→ **原文**

----

ある日、18歳になった息子が兵役検査を受ける。
そして残酷にも、その結果が証明したのは、
息子が実の子ではないという信じ難い事実。
18年前、湾岸戦争の混乱の中、出生時の病院で別の赤ん坊と
取り違えられていたのだ。
 (公式サイトより転記させていただきました)

「病院で取り違えられた息子達」という設定は同じですが、
「そして父になる」よりも、こちらの方が断然好みでした。
何より俳優の演技が安定していて、特にパレスチナ人の母ライラ役
アリーン・ウマリさんの芝居には、共に涙してしまいました。とはいえ、
センチメンタルに描かれているお涙頂戴的な映画では、決してありません。

「そして父…」とは違い、こちらの息子達は18歳という年齢。
それだけに彼らは自分で考え、自らの道を選択する意思をもっています。
ここでややこしいのは、息子が入れ替わったのがイスラエルに住む
ユダヤ人とパレスチナ人の家族だという事です。

自分の血を分けた息子が、反目する対場にある家族に育てられていた、
そして自分の子だと思っていた子が、実はその家族の息子だった。
この事実をちゃんと受け止められないのは、どちらの家族でも
やはり父親でした。ここら辺の柔軟性のなさは、万国共通なのかしらん。
母親はそんな事よりも息子への気持ちの方が強いのです。

息子達はどうかというと、ヨセフは自分のアイデンティティに揺らぎを
感じ始めます。そもそもユダヤ人の定義が未だによくわからないのですが、
「ユダヤ人の親から産まれた者」でないとわかったとたんに、
ラビの彼に対する扱いが急に変わるというのもおかしな話で、
ヨセフの反発したくなる気持ちはわかります。
神はすべての人を無条件に受け入れるんじゃないのか!と頭にきます(笑)

一方のヤシンは、医者になってパレスチナ自治区に病院を建てるという
目標を持つなかなかの好青年。しかも、ユダヤ側、パレスチナ側という
変なこだわりを感じさせない柔軟性がとても素敵。

----

→ **提供された一覧**
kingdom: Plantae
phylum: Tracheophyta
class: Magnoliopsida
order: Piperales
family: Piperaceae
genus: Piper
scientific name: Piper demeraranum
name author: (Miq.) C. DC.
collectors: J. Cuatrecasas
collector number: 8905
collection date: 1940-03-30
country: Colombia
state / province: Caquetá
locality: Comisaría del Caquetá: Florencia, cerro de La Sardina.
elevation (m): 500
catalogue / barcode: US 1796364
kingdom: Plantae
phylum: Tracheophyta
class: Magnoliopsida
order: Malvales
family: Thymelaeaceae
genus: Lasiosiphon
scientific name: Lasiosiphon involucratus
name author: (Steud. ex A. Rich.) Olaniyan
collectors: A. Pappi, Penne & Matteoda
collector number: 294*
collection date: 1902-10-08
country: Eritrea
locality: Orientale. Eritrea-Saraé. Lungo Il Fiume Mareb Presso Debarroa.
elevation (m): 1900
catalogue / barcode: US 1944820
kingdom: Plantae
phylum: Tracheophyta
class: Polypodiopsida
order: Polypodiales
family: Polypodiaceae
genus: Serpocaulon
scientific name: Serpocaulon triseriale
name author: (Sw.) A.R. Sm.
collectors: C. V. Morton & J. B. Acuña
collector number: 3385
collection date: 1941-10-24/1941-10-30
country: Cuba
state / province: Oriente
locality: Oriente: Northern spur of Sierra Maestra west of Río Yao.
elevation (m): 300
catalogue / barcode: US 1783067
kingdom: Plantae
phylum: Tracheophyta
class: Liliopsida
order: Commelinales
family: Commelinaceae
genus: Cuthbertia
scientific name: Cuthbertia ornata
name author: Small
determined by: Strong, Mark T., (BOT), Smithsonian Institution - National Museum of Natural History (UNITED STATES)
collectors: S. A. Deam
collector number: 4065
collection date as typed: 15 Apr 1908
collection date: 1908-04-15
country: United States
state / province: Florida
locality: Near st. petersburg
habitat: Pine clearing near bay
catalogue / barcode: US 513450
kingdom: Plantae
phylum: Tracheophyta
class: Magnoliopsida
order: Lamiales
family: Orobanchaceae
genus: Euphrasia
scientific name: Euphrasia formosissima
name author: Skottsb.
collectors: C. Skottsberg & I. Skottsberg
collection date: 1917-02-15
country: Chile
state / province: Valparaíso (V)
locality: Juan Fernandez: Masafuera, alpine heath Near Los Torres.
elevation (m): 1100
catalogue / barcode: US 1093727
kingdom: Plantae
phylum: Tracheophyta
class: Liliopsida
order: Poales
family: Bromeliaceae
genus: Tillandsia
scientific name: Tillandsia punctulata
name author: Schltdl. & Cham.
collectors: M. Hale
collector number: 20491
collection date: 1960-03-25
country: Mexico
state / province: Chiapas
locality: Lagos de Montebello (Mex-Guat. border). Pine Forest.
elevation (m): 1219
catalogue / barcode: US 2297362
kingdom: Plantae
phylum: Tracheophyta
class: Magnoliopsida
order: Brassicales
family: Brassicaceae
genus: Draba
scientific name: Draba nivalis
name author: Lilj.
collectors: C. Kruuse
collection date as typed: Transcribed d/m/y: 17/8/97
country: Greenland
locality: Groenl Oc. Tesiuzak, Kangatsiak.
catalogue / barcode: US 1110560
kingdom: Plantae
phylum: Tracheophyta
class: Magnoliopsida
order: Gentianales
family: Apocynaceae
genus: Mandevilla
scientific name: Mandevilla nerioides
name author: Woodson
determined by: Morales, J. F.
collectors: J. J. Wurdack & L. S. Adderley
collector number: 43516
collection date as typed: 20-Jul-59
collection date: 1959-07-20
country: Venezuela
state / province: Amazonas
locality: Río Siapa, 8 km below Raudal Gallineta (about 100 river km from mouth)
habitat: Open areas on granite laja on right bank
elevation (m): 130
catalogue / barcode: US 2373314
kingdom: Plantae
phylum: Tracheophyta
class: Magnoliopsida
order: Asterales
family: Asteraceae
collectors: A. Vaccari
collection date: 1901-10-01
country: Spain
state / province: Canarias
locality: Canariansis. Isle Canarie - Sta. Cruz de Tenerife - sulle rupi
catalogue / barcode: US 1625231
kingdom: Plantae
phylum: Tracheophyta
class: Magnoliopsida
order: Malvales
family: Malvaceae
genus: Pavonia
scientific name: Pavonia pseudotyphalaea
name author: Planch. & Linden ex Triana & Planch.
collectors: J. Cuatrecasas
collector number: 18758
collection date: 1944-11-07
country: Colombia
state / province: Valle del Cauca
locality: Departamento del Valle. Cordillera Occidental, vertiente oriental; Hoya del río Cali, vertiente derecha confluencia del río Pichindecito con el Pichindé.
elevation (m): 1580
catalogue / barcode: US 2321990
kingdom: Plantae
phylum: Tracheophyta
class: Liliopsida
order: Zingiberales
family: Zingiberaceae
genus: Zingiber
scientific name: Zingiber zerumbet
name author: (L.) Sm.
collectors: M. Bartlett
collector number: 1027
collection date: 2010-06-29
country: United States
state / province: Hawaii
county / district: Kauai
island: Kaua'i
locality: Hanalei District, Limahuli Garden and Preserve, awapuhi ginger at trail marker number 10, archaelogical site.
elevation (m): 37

----

→ **課題内容**
**a)** 原文の「息子達はどうかというと」で始まる段落を、主な内容を残して箇条書きで短くまとめなさい。
**b)** 原文のうち、「この事実をちゃんと受け止められないのは、どちらの家族でも」から下へ「ヨセフの反発したくなる気持ちはわかります。」までのすべてを正確に書き写しなさい。

→ **解答例**
**a)**
・ヨセフは自分のアイデンティティに揺らぎを感じ始める。
・「ユダヤ人の親から産まれた者」でないとわかったとたん、ラビの彼への扱いが急に変わる。
・筆者はそれをおかしな話だと考え、ヨセフが反発したくなる気持ちを理解している。

**b)**
この事実をちゃんと受け止められないのは、どちらの家族でも
やはり父親でした。ここら辺の柔軟性のなさは、万国共通なのかしらん。
母親はそんな事よりも息子への気持ちの方が強いのです。

息子達はどうかというと、ヨセフは自分のアイデンティティに揺らぎを
感じ始めます。そもそもユダヤ人の定義が未だによくわからないのですが、
「ユダヤ人の親から産まれた者」でないとわかったとたんに、
ラビの彼に対する扱いが急に変わるというのもおかしな話で、
ヨセフの反発したくなる気持ちはわかります。